- _Job_
Please print the entries below exactly, from the line with "- 2020: Stable" through the line with "- Employment projected", including both of those lines and leaving out all others.
*** Record extracts Section Begins ***
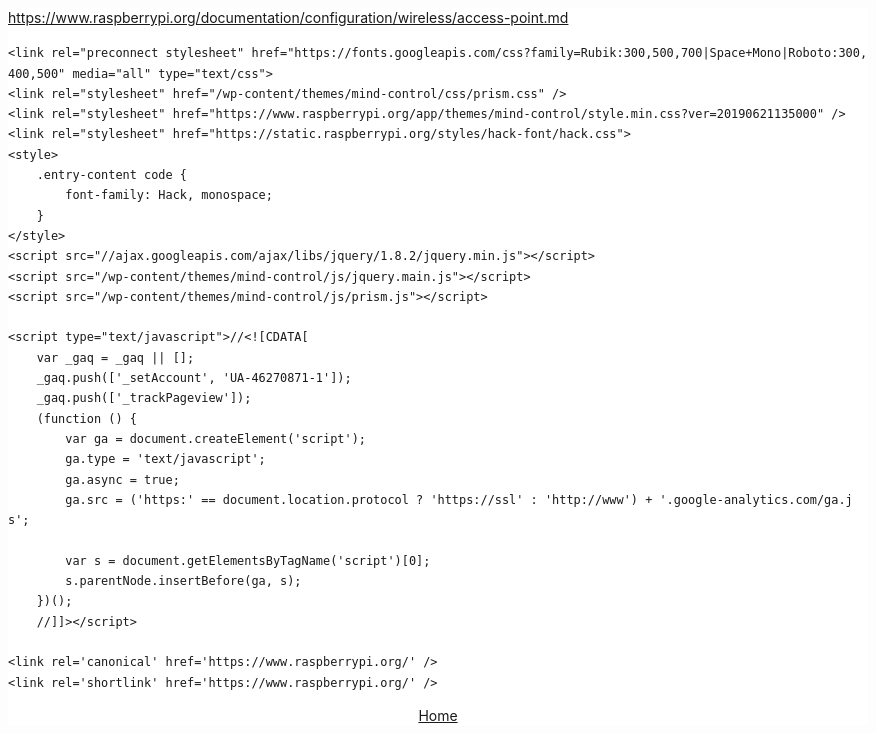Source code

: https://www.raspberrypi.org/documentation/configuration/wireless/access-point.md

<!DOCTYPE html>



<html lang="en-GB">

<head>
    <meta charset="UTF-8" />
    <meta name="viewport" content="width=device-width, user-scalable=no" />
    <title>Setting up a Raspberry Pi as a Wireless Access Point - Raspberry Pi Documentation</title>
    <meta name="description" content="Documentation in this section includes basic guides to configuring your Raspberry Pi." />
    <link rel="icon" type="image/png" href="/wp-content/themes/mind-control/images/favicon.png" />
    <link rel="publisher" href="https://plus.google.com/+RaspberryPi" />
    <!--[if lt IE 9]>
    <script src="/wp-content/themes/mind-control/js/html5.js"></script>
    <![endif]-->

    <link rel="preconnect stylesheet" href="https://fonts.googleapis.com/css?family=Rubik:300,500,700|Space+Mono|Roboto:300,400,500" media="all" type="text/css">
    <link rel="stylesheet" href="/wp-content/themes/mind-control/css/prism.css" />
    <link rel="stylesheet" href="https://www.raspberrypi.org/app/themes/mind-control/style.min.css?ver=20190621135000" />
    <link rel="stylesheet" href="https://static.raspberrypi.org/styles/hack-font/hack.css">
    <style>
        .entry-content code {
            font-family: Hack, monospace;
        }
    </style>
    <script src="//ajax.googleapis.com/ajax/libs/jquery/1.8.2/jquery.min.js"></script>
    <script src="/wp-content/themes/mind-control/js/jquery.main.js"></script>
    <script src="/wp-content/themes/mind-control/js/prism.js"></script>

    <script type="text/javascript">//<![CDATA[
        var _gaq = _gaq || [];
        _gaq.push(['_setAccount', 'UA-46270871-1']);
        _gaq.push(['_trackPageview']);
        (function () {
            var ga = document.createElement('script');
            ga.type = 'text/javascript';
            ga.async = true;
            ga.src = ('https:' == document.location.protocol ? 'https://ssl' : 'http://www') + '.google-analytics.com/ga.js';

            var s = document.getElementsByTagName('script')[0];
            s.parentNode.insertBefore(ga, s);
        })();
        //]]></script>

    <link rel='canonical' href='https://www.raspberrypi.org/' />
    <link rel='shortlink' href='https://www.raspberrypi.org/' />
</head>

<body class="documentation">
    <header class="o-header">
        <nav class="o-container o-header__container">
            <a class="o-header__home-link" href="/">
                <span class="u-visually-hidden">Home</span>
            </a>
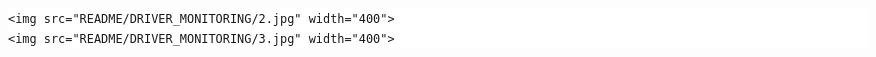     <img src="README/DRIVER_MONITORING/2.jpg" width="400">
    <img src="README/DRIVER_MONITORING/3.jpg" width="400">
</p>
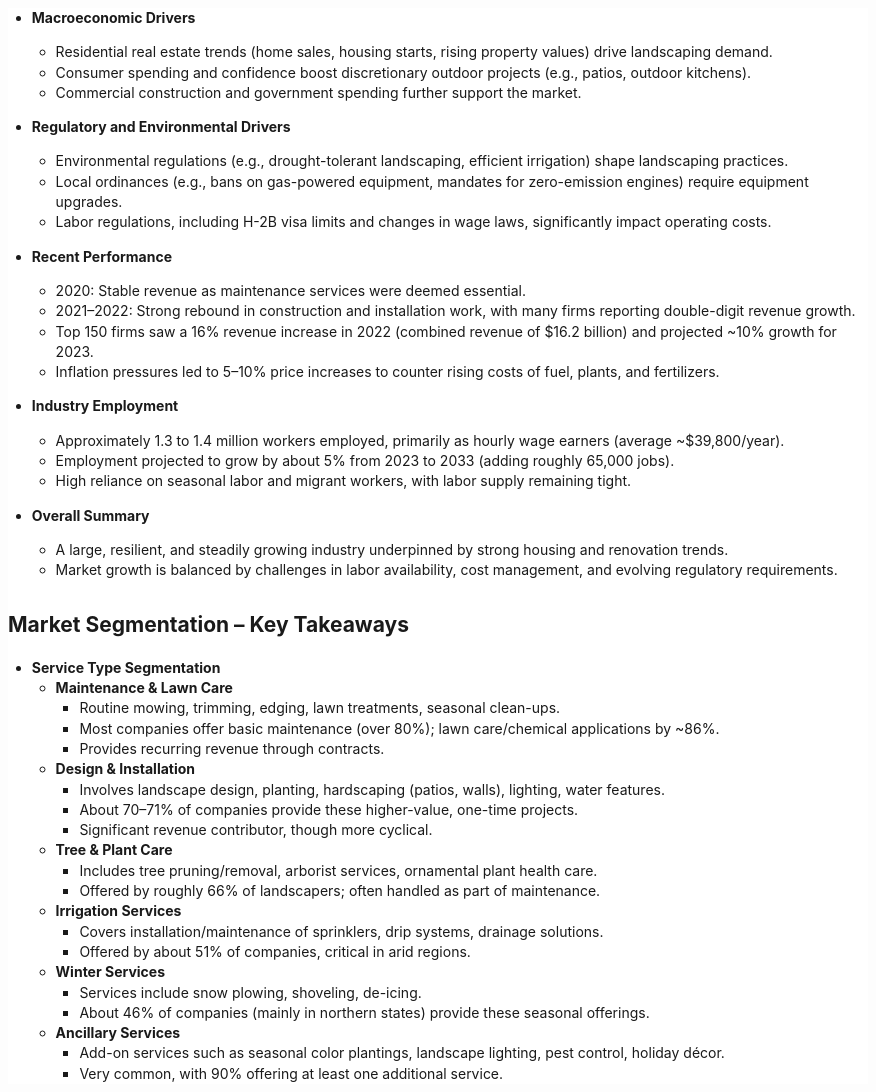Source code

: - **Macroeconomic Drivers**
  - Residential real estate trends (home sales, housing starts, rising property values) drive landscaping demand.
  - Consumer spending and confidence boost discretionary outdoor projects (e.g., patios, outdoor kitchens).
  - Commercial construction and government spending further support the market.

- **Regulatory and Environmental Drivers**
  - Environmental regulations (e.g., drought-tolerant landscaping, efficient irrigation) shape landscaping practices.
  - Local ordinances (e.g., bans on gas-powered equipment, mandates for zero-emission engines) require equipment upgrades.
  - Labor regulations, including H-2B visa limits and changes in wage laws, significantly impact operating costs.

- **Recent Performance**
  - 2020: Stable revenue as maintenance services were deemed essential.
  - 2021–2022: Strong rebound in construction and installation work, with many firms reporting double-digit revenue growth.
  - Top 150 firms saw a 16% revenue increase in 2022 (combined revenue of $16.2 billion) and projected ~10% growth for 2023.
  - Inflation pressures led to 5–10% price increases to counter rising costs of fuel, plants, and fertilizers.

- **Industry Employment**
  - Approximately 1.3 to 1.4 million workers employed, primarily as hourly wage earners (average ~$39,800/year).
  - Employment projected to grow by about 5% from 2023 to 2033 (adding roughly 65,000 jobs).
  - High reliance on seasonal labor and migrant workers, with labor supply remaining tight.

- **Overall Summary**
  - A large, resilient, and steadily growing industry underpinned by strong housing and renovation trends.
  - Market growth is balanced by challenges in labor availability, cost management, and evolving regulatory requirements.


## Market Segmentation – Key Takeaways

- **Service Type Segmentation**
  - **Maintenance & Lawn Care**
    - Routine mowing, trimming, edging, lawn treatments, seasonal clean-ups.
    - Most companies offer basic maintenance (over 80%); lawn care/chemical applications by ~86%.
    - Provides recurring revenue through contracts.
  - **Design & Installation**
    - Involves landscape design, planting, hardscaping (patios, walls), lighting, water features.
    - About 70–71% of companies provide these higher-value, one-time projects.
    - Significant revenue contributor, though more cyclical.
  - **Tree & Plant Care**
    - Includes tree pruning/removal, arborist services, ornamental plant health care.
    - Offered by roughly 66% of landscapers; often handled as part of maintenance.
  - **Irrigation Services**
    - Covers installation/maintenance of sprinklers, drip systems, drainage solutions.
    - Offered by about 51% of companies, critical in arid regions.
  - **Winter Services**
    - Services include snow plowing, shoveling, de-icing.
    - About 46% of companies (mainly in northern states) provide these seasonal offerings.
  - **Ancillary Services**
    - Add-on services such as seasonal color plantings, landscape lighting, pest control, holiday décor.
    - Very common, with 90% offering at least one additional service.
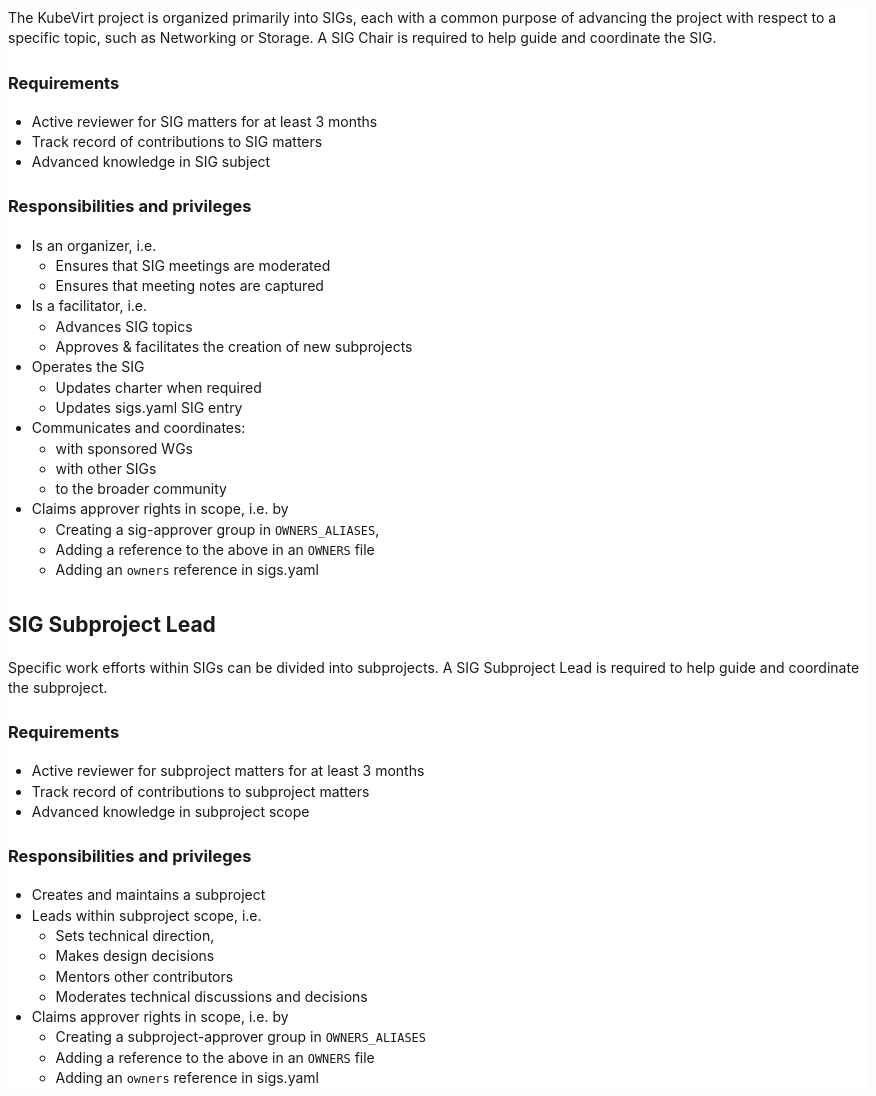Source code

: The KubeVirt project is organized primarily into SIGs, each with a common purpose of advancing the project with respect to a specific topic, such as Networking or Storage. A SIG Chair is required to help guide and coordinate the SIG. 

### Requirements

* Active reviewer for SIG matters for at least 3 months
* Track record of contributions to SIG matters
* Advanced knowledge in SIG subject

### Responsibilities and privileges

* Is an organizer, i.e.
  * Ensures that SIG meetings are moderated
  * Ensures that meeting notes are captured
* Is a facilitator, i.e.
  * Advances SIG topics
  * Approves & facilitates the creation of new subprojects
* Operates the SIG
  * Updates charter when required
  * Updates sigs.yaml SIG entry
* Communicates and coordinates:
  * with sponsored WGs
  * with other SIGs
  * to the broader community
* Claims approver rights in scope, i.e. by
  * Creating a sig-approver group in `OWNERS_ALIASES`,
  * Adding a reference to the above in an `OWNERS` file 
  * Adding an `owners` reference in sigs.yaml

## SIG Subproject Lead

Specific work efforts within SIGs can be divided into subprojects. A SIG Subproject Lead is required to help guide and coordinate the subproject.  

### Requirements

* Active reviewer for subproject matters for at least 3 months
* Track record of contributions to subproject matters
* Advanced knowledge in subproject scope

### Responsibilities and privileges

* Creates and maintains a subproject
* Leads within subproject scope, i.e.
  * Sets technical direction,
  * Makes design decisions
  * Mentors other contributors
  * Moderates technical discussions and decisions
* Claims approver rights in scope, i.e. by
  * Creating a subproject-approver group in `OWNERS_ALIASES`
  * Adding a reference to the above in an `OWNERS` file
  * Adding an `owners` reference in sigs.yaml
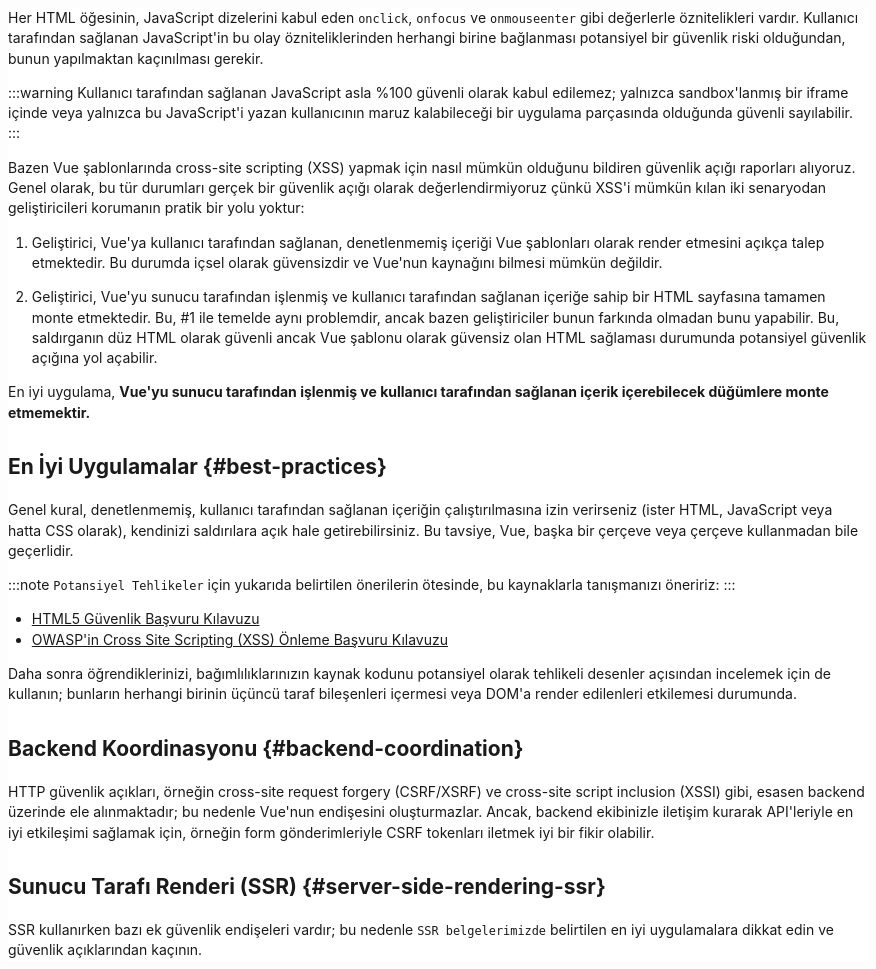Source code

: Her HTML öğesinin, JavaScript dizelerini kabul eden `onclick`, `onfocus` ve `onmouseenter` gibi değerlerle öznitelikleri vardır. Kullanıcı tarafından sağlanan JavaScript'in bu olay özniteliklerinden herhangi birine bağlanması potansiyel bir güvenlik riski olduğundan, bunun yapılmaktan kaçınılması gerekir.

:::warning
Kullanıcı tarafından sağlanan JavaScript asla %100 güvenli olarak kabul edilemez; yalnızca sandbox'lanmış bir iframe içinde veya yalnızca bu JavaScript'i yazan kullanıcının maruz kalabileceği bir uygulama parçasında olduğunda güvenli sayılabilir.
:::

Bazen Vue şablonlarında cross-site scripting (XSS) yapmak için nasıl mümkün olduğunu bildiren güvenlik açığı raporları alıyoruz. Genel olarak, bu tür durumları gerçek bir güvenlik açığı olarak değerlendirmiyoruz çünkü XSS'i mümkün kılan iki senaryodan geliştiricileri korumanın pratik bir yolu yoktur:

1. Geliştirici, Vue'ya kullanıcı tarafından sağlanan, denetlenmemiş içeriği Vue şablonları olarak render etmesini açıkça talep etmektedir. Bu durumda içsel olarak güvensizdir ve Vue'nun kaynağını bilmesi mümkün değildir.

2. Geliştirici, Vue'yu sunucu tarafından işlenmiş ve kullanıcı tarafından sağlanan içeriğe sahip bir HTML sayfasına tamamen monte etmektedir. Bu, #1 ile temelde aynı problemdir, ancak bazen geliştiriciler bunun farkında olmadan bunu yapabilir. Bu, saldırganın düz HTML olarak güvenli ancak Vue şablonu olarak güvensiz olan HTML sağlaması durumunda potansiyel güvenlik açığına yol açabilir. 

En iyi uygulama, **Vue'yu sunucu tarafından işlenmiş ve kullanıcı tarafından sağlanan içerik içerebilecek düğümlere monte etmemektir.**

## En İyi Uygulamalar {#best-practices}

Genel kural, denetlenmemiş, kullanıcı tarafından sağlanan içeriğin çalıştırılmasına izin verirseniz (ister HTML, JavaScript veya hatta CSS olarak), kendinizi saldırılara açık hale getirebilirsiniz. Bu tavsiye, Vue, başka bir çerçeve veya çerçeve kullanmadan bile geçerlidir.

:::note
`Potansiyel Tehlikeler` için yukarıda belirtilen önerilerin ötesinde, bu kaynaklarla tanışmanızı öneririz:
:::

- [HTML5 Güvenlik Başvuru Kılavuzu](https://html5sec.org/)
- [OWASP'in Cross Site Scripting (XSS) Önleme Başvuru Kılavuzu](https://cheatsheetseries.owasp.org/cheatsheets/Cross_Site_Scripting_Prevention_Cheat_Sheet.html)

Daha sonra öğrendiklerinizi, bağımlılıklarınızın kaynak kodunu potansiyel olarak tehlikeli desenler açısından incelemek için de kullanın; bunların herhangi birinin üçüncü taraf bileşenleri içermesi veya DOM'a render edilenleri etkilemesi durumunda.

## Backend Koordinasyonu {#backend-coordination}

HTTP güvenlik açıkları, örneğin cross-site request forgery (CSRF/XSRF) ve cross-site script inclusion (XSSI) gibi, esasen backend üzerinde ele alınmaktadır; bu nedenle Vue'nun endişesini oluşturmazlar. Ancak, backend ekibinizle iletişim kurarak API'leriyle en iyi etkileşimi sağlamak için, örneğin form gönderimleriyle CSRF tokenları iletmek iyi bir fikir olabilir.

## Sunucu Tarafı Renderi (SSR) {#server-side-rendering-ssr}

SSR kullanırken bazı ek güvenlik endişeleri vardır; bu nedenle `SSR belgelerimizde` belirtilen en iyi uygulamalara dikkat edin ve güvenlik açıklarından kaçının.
*** Record extracts Section Ends ***
- _Solution for this problem_
  - 2020: Stable revenue as maintenance services were deemed essential.
  - 2021–2022: Strong rebound in construction and installation work, with many firms reporting double-digit revenue growth.
  - Top 150 firms saw a 16% revenue increase in 2022 (combined revenue of $16.2 billion) and projected ~10% growth for 2023.
  - Inflation pressures led to 5–10% price increases to counter rising costs of fuel, plants, and fertilizers.

- **Industry Employment**
  - Approximately 1.3 to 1.4 million workers employed, primarily as hourly wage earners (average ~$39,800/year).
  - Employment projected to grow by about 5% from 2023 to 2033 (adding roughly 65,000 jobs).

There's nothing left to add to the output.